■ SOURCE DOCUMENT:
#####
The workshop was called because commissioners were unable to come to a
majority decision at a public hearing on Monday, Dec. 5, on an 8-24
referral of dual proposed lease agreements between the town of Weston
and the Nature Conservancy, who jointly own property deeded to them by
the late Leon Lachat.
Commissioners had several concerns with the lease agreements,
particularly with what would happen after the lease expires in 10 years
if improvements are made to buildings on the property. They are hoping
to work out those concerns at Thursday's workshop.
By state statute 8-24, P&Z is required to review leases entered
into by the town. If the commission does not vote on the referral
Thursday, it will vote at a special meeting on Monday, Dec. 12. If no
vote is taken by Dec. 12, automatic positive referral is mandated by
law.
Under the proposed lease agreements, the town will lease approximately
half of the property — 19.01 acres of the meadow area along Godfrey
Road West — from the conservancy. In return, the conservancy will
lease a 22.6-acre wooded portion of the land that abuts its Devil’s Den
Nature Preserve from the town. No money will be exchanged under
the agreement.
#####
■ MATERIAL:
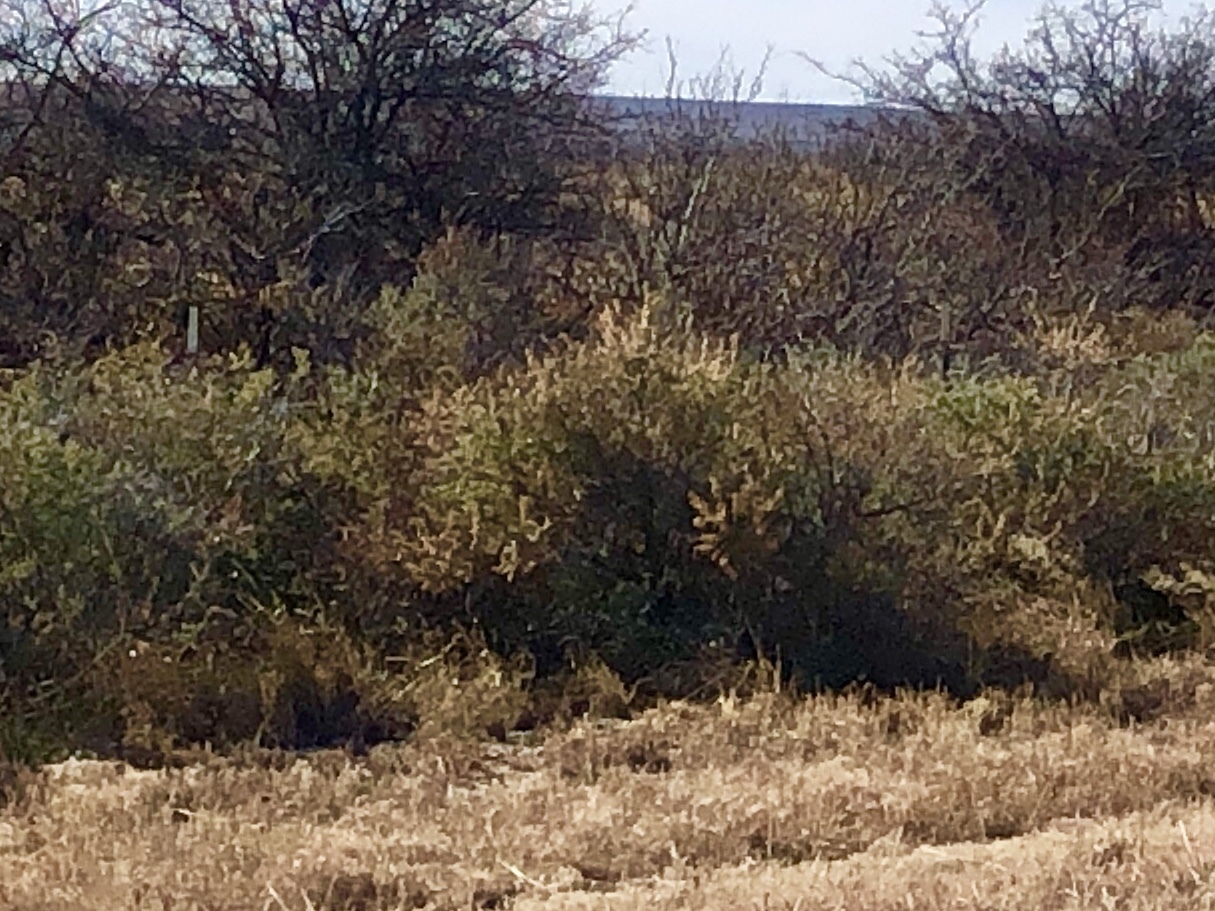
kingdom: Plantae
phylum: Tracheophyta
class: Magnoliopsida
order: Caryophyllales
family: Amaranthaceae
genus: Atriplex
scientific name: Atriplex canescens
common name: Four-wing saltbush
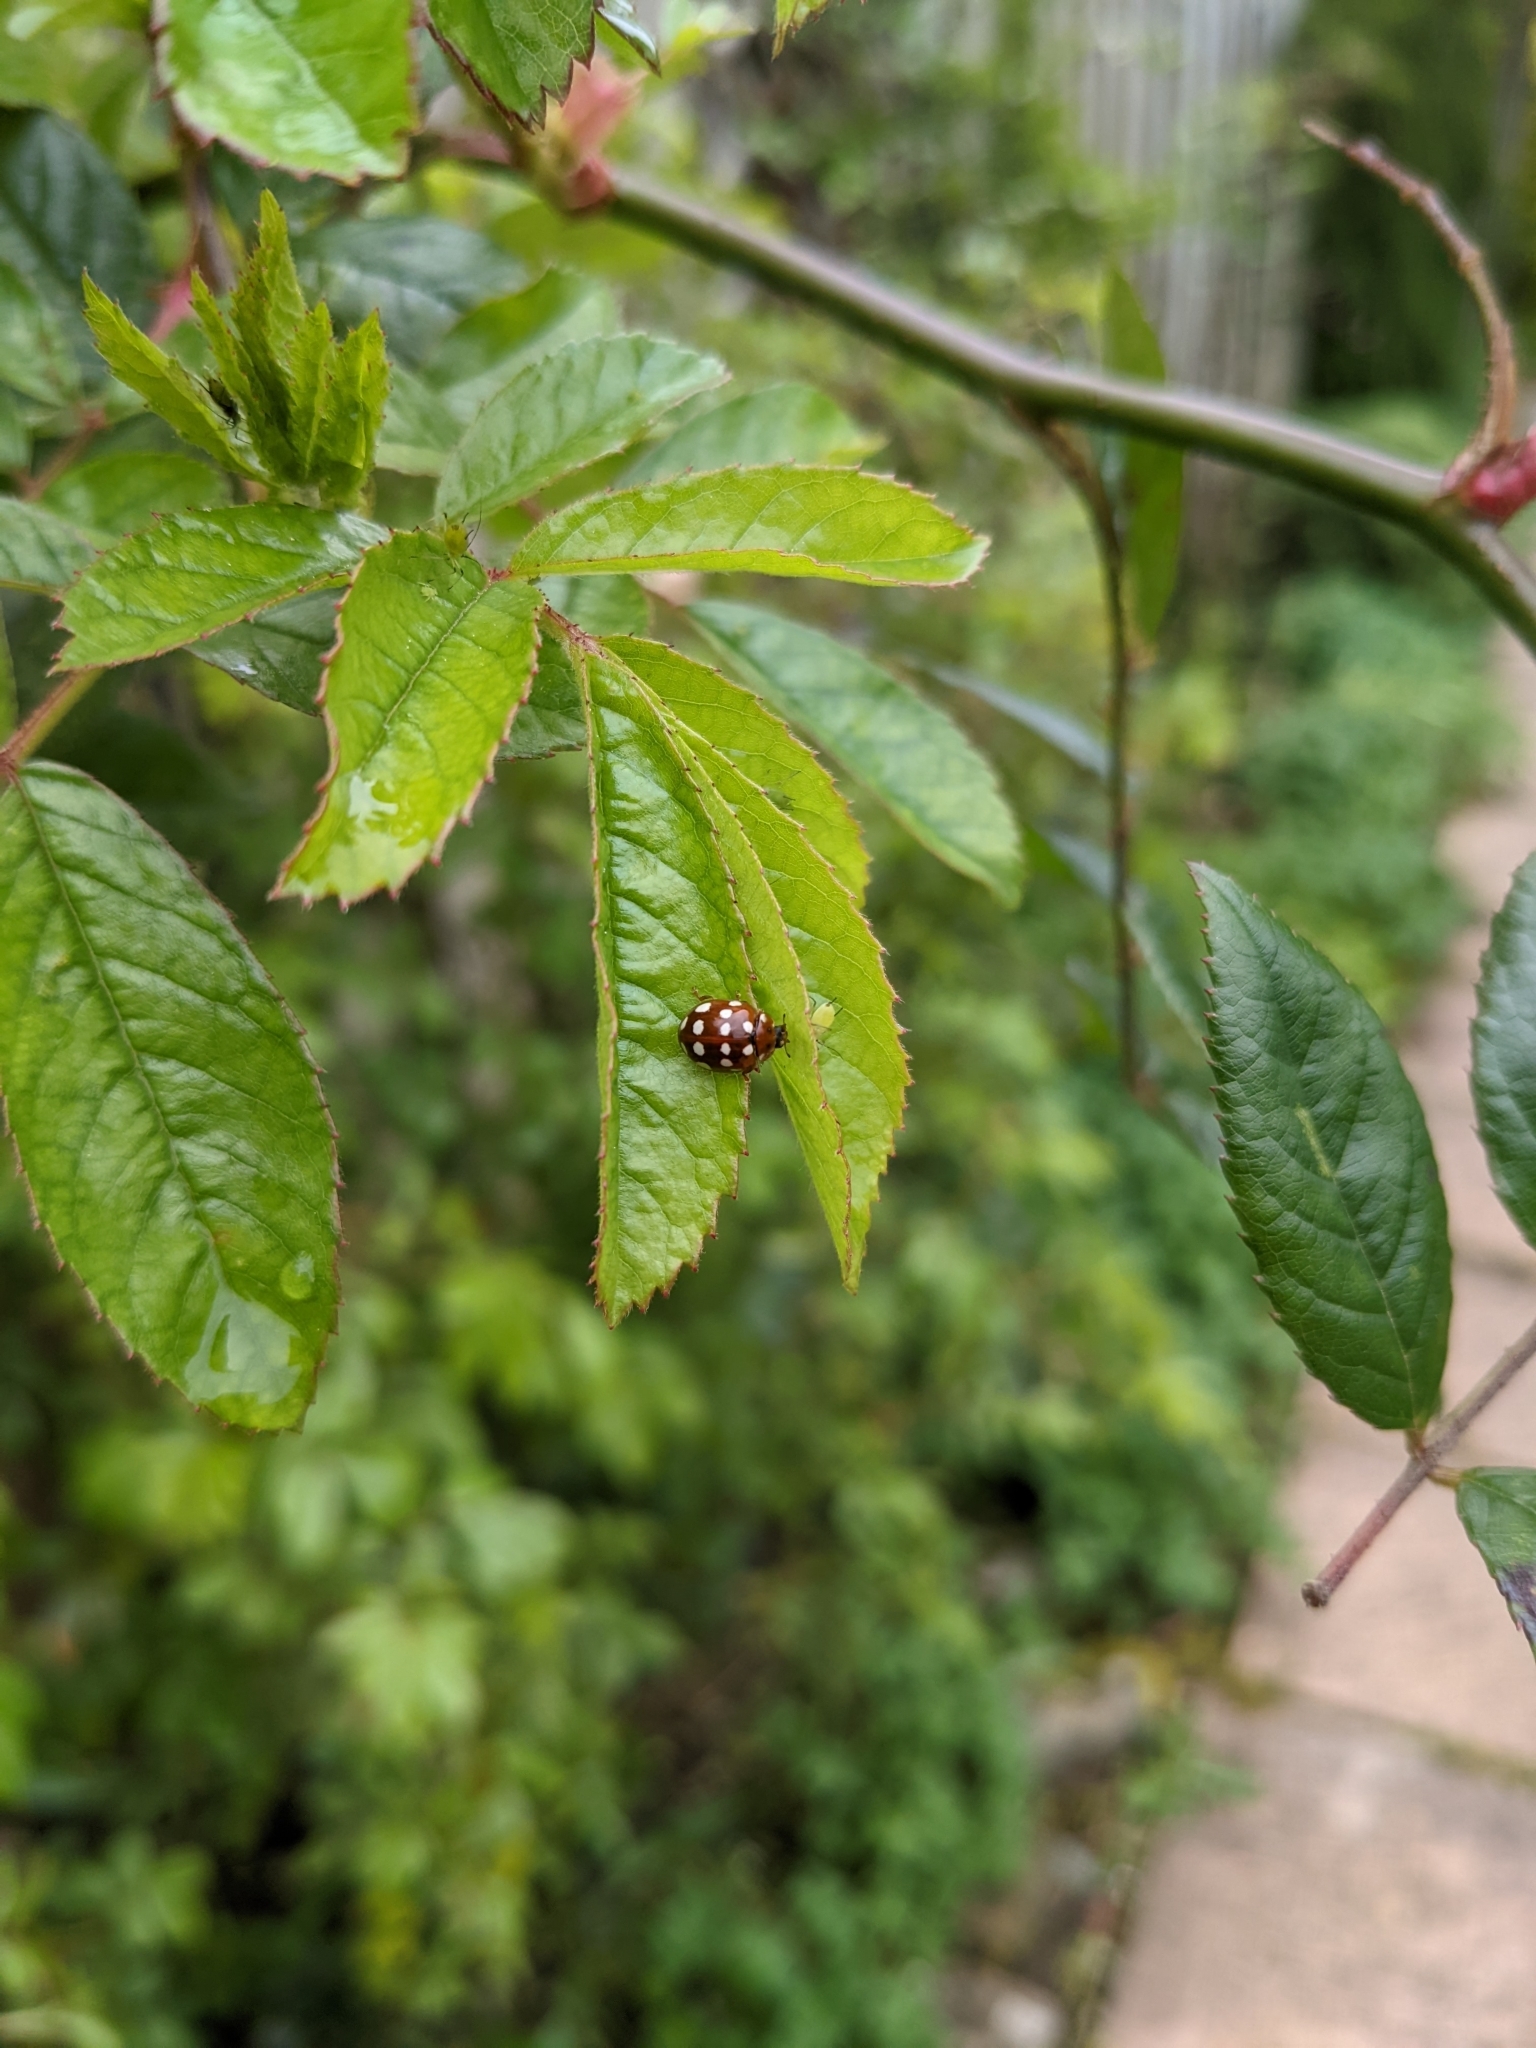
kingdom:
#####
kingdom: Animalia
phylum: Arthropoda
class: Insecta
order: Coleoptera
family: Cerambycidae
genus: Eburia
#####
■ TASK LIST:
1. Edit the article on the Lachat land leases from "Commissioners had several" to "at Thursday's workshop.", replacing "concerns" with "issues".
2. Pick up the article on the Lachat land leases after its final sentence and carry it forward.

■ ANSWERS TO THE EXERCISE:
1.
Commissioners had several issues with the lease agreements,
particularly with what would happen after the lease expires in 10 years
if improvements are made to buildings on the property. They are hoping
to work out those issues at Thursday's workshop.

2.
Concerns
On Nov. 28, P&Z sent First Selectman Gayle Weinstein a letter
listing all its concerns with the lease agreements. Because there has
been talk of operating a farm on the property and because the
non-profit group Friends of Lachat has been actively raising money to
renovate the existing farmhouse, commissioners were concerned that
language in the original drafted lease did not adequately protect the
buildings when the lease expires in 10 years.
At the public hearing on Dec. 5, Ms. Weinstein told the commission that
while minor changes could be made to the lease agreements, substantive
ones could not be made because the leases had already been approved by
a Town Meeting.
P&Z would usually be asked for its referral before a matter was
sent to Town Meeting for approval. In the Lachat case, however, a Town
Meeting was held on Oct. 20, and the lease agreements were approved
unanimously. The Town Meeting approval was made contingent on a
positive 8-24 referral from P&Z.
On Monday, Selectman Dennis Tracey, who drafted the lease agreements as
chairman of the Lachat Building Committee, presented the commission
with numerous revisions he made to the lease agreements based on the
concerns in P&Z’s letter. Mr. Tracey said he was good with the
changes.
However, the concern about what would happen to the buildings after 10
years was not resolved.
Commissioners Don Saltzman and Jane Connolly asked Ms. Weinstein if she
was willing to withdraw the application to allow P&Z a couple weeks
to finalize revisions to the lease agreements. “Let’s do it right. Why
not look at a cooperative way to protect the town and make this in the
best interest of the town?” said Ms. Connolly.
Ms. Weinstein said she was not willing to withdraw the application, so
the commission has make a decision by Dec. 12, or an automatic
favorable referral is mandated by law.
“All we want to do is what is best for the town. We just need a little
more time,” said Commissioner Pierre Ratté.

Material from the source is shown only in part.